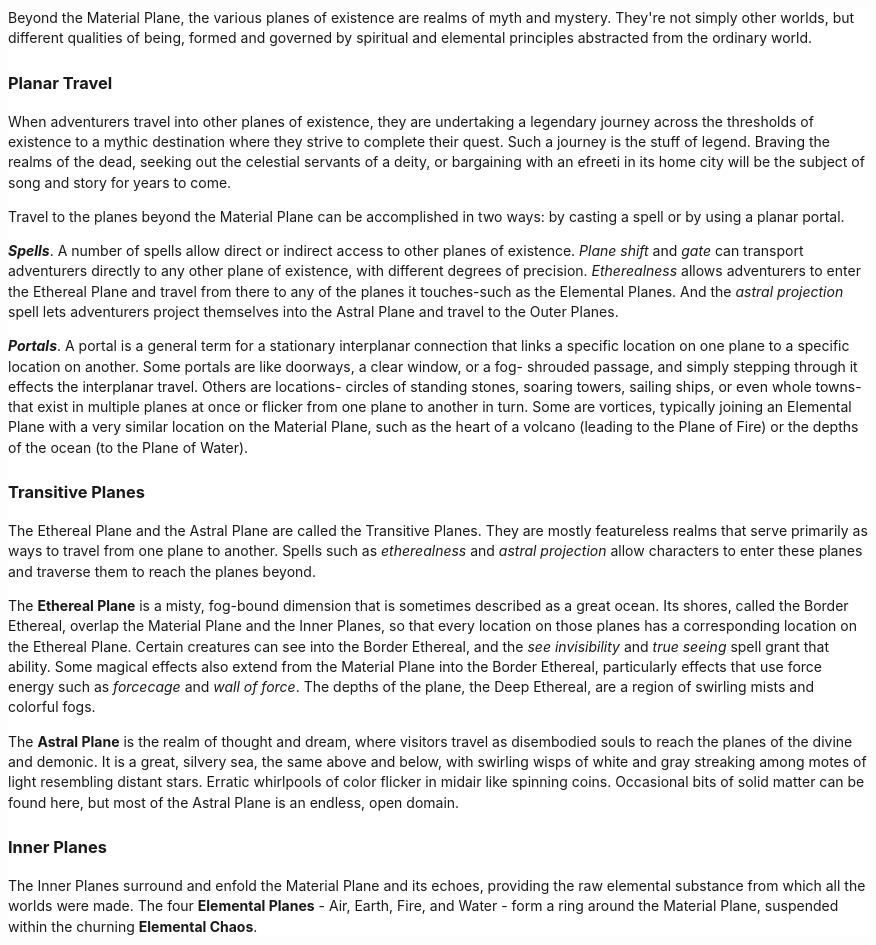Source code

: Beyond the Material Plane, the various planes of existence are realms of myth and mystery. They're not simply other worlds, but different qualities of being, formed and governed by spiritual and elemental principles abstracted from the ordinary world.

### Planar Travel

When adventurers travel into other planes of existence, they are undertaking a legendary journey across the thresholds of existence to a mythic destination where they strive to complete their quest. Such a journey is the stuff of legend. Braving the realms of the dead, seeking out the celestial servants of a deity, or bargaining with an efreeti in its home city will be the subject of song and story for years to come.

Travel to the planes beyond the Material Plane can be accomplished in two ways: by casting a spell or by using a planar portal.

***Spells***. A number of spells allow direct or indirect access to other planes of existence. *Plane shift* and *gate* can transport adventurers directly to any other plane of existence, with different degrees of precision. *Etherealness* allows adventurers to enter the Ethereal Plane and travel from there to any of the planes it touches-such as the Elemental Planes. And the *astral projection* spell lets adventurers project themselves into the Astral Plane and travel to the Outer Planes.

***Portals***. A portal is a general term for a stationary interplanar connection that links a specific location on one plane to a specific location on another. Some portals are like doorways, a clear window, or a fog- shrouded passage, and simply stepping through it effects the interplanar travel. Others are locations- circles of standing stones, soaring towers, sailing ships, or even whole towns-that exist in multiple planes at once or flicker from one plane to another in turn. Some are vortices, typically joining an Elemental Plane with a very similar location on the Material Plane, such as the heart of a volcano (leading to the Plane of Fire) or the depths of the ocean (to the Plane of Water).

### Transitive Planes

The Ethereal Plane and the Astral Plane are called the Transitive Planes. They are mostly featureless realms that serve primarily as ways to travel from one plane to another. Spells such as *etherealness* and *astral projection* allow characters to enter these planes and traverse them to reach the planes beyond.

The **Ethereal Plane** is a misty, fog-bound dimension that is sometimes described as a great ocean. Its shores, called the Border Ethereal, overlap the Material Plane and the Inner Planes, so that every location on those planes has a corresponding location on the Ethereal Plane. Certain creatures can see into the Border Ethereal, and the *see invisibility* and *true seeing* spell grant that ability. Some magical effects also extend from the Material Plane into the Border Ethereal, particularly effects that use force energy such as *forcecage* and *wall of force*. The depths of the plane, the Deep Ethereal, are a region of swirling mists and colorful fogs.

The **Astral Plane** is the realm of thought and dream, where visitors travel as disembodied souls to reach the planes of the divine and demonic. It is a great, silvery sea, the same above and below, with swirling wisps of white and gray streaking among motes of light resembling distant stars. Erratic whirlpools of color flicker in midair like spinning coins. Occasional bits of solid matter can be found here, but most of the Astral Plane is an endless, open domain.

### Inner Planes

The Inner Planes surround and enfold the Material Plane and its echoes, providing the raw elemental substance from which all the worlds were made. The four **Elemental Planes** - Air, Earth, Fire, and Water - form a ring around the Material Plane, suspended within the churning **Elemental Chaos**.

════════════════

- [WORK TO COMPLETE] Copy out the text of every item above word for word, leaving out the pictures.

- [WRITTEN RESPONSE]
Source code

: Beyond the Material Plane, the various planes of existence are realms of myth and mystery. They're not simply other worlds, but different qualities of being, formed and governed by spiritual and elemental principles abstracted from the ordinary world.

### Planar Travel

When adventurers travel into other planes of existence, they are undertaking a legendary journey across the thresholds of existence to a mythic destination where they strive to complete their quest. Such a journey is the stuff of legend. Braving the realms of the dead, seeking out the celestial servants of a deity, or bargaining with an efreeti in its home city will be the subject of song and story for years to come.

Travel to the planes beyond the Material Plane can be accomplished in two ways: by casting a spell or by using a planar portal.

***Spells***. A number of spells allow direct or indirect access to other planes of existence. *Plane shift* and *gate* can transport adventurers directly to any other plane of existence, with different degrees of precision. *Etherealness* allows adventurers to enter the Ethereal Plane and travel from there to any of the planes it touches-such as the Elemental Planes. And the *astral projection* spell lets adventurers project themselves into the Astral Plane and travel to the Outer Planes.

***Portals***. A portal is a general term for a stationary interplanar connection that links a specific location on one plane to a specific location on another. Some portals are like doorways, a clear window, or a fog- shrouded passage, and simply stepping through it effects the interplanar travel. Others are locations- circles of standing stones, soaring towers, sailing ships, or even whole towns-that exist in multiple planes at once or flicker from one plane to another in turn. Some are vortices, typically joining an Elemental Plane with a very similar location on the Material Plane, such as the heart of a volcano (leading to the Plane of Fire) or the depths of the ocean (to the Plane of Water).

### Transitive Planes

The Ethereal Plane and the Astral Plane are called the Transitive Planes. They are mostly featureless realms that serve primarily as ways to travel from one plane to another. Spells such as *etherealness* and *astral projection* allow characters to enter these planes and traverse them to reach the planes beyond.

The **Ethereal Plane** is a misty, fog-bound dimension that is sometimes described as a great ocean. Its shores, called the Border Ethereal, overlap the Material Plane and the Inner Planes, so that every location on those planes has a corresponding location on the Ethereal Plane. Certain creatures can see into the Border Ethereal, and the *see invisibility* and *true seeing* spell grant that ability. Some magical effects also extend from the Material Plane into the Border Ethereal, particularly effects that use force energy such as *forcecage* and *wall of force*. The depths of the plane, the Deep Ethereal, are a region of swirling mists and colorful fogs.

The **Astral Plane** is the realm of thought and dream, where visitors travel as disembodied souls to reach the planes of the divine and demonic. It is a great, silvery sea, the same above and below, with swirling wisps of white and gray streaking among motes of light resembling distant stars. Erratic whirlpools of color flicker in midair like spinning coins. Occasional bits of solid matter can be found here, but most of the Astral Plane is an endless, open domain.

### Inner Planes

The Inner Planes surround and enfold the Material Plane and its echoes, providing the raw elemental substance from which all the worlds were made. The four **Elemental Planes** - Air, Earth, Fire, and Water - form a ring around the Material Plane, suspended within the churning **Elemental Chaos**.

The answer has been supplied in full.